- **Textauszug**

Aber ausnahmsweise waren mal Verteidiger und Strafrichter einer Meinung.
„Zurechnung geht nicht“, signalisierte der Vorsitzende. Und weil ich schon bei zwei anderen Gelegenheiten im Laufe dieses langen Tages vorgefühlt hatte, ob man sich nicht verständigen kann, signalisierte er, was er für die einfache Körperverletzung maximal verhängen würde. Acht Monate. Aber immerhin, und das war schon mal am allerwichtigsten, auf Bewährung.
Wider Erwarten war es mein Mandant, der sich mit dem Ergebnis anfreunden konnte. Ich hielt acht Monate Gefängnis für indiskutabel. Für zwei Faustschläge gibt es sonst einen Strafbefehl. Leute, die wie mein Auftraggeber einschlägig noch nicht aufgefallen sind, kommen fast immer mit einer Geldstrafe davon.
Als das Gericht dann auf Nachfrage (aus Schaden wird man klug) auch noch eine ziemlich hohe Geldzahlung als Bewährungsauflage verlangte, riet ich meinem Mandanten draußen auf dem Gerichtsflur dringend ab. Aus guten Gründen, meine ich.

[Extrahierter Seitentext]

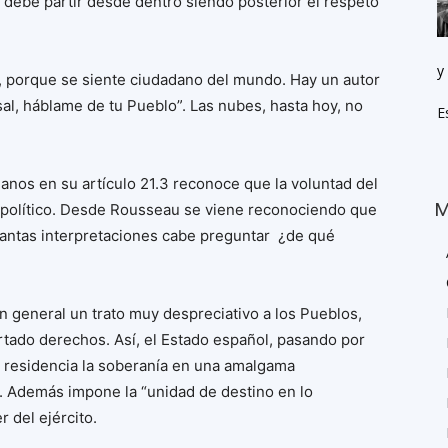
debe partir desde dentro siendo posterior el respeto
y
, porque se siente ciudadano del mundo. Hay un autor
sal, háblame de tu Pueblo”. Las nubes, hasta hoy, no
E
nos en su artículo 21.3 reconoce que la voluntad del
M
r político. Desde Rousseau se viene reconociendo que
 tantas interpretaciones cabe preguntar ¿de qué
n general un trato muy despreciativo a los Pueblos,
rtado derechos. Así, el Estado español, pasando por
 residencia la soberanía en una amalgama
”. Además impone la “unidad de destino en lo
r del ejército.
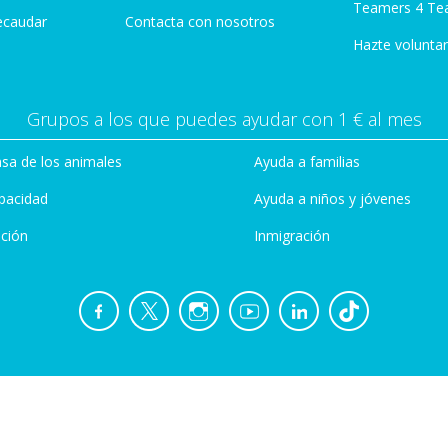
Teamers 4 Te
ecaudar
Contacta con nosotros
Hazte voluntar
Grupos a los que puedes ayudar con 1 € al mes
sa de los animales
Ayuda a familias
pacidad
Ayuda a niños y jóvenes
ción
Inmigración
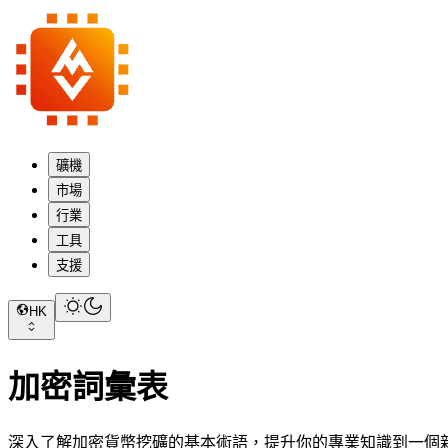
礦機
市場
行業
工具
支援
HK
加密詞彙表
深入了解加密貨幣挖礦的基本術語，提升你的專業知識到一個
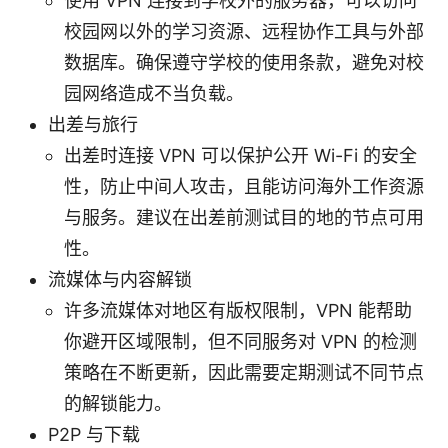
使用 VPN 连接到学校外的服务器，可以访问
校园网以外的学习资源、远程协作工具与外部
数据库。确保遵守学校的使用条款，避免对校
园网络造成不当负载。
出差与旅行
出差时连接 VPN 可以保护公开 Wi-Fi 的安全
性，防止中间人攻击，且能访问海外工作资源
与服务。建议在出差前测试目的地的节点可用
性。
流媒体与内容解锁
许多流媒体对地区有版权限制，VPN 能帮助
你避开区域限制，但不同服务对 VPN 的检测
策略在不断更新，因此需要定期测试不同节点
的解锁能力。
P2P 与下载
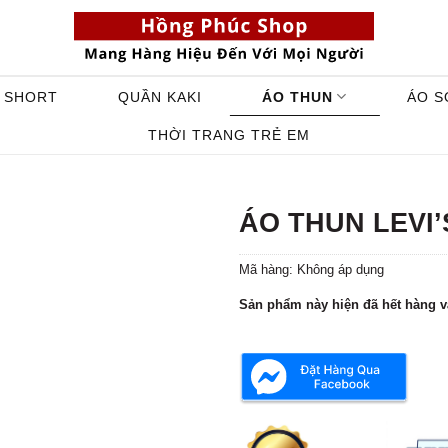
 SHORT
QUẦN KAKI
ÁO THUN
ÁO S
THỜI TRANG TRẺ EM
ÁO THUN LEVI’
Mã hàng:
Không áp dụng
Sản phẩm này hiện đã hết hàng v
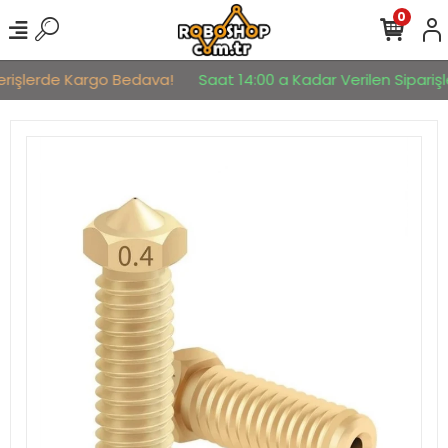
0
erişlerde Kargo Bedava!
Saat 14:00 a Kadar Verilen Siparişle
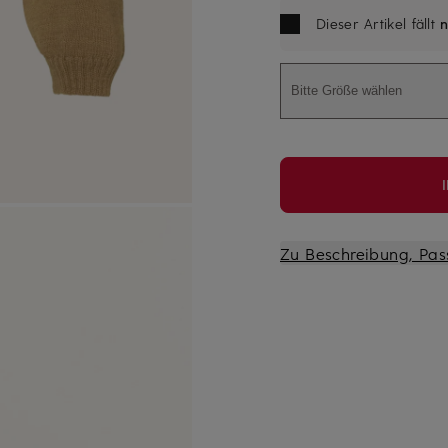
Dieser Artikel fällt
n
Bitte Größe wählen
Zu Beschreibung, Pas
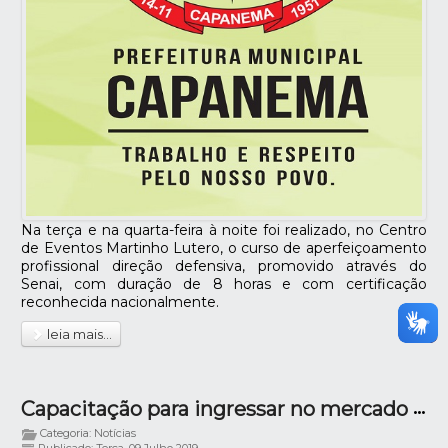
Na terça e na quarta-feira à noite foi realizado, no Centro
de Eventos Martinho Lutero, o curso de aperfeiçoamento
profissional direção defensiva, promovido através do
Senai, com duração de 8 horas e com certificação
reconhecida nacionalmente.
leia mais...
Capacitação para ingressar no mercado de trabalho
Categoria: Notícias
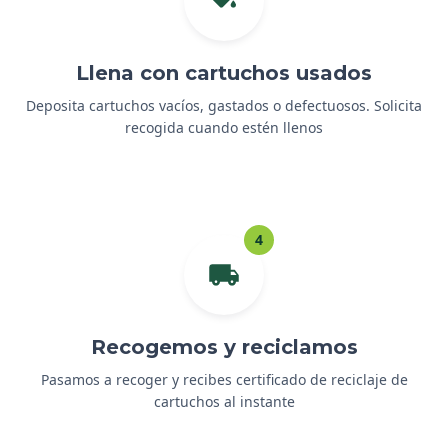
Llena con cartuchos usados
Deposita cartuchos vacíos, gastados o defectuosos. Solicita
recogida cuando estén llenos
4
Recogemos y reciclamos
Pasamos a recoger y recibes certificado de reciclaje de
cartuchos al instante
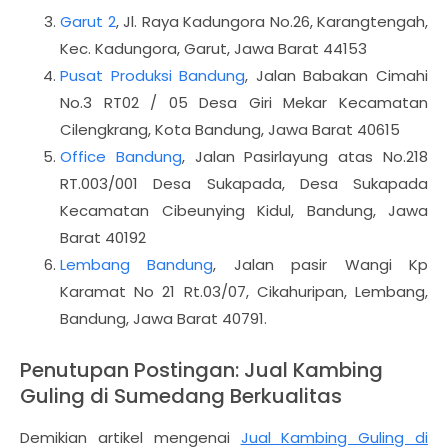
Garut 2
, Jl. Raya Kadungora No.26, Karangtengah,
Kec. Kadungora, Garut, Jawa Barat 44153
Pusat Produksi Bandung
, Jalan Babakan Cimahi
No.3 RT02 / 05 Desa Giri Mekar Kecamatan
Cilengkrang, Kota Bandung, Jawa Barat 40615
Office Bandung
, Jalan Pasirlayung atas No.218
RT.003/001 Desa Sukapada, Desa Sukapada
Kecamatan Cibeunying Kidul, Bandung, Jawa
Barat 40192
Lembang Bandung
, Jalan pasir Wangi Kp
Karamat No 21 Rt.03/07, Cikahuripan, Lembang,
Bandung, Jawa Barat 40791.
Penutupan Postingan: Jual Kambing
Guling di Sumedang Berkualitas
Demikian artikel mengenai
Jual Kambing Guling di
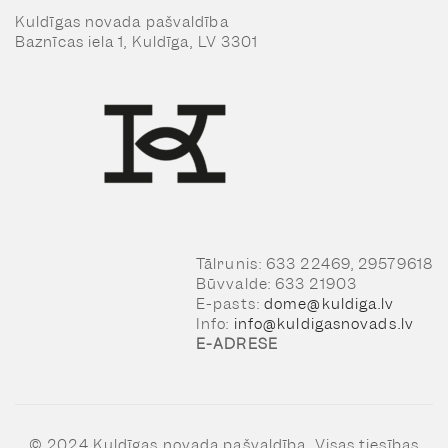
Kuldīgas novada pašvaldība
Baznīcas iela 1, Kuldīga, LV 3301
Tālrunis: 633 22469, 29579618
Būvvalde: 633 21903
E-pasts:
dome@kuldiga.lv
Info:
info@kuldigasnovads.lv
E-ADRESE
© 2024 Kuldīgas novada pašvaldība, Visas tiesības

- **Aufgabenstellung**
Beantworte diese Fragen zum Textauszug über die Strafverhandlung:
1. Welches Strafmaß würde der Vorsitzende für die einfache Körperverletzung höchstens verhängen?
2. Was gibt es laut Textauszug für zwei Faustschläge sonst?
3. Wo wurde dem Mandanten dringend abgeraten?
Die Zeilen stammen aus einer anderen Quelle als der Textauszug.

- **Lösung**
1. Acht Monate, auf Bewährung.
2. Einen Strafbefehl.
3. Draußen auf dem Gerichtsflur.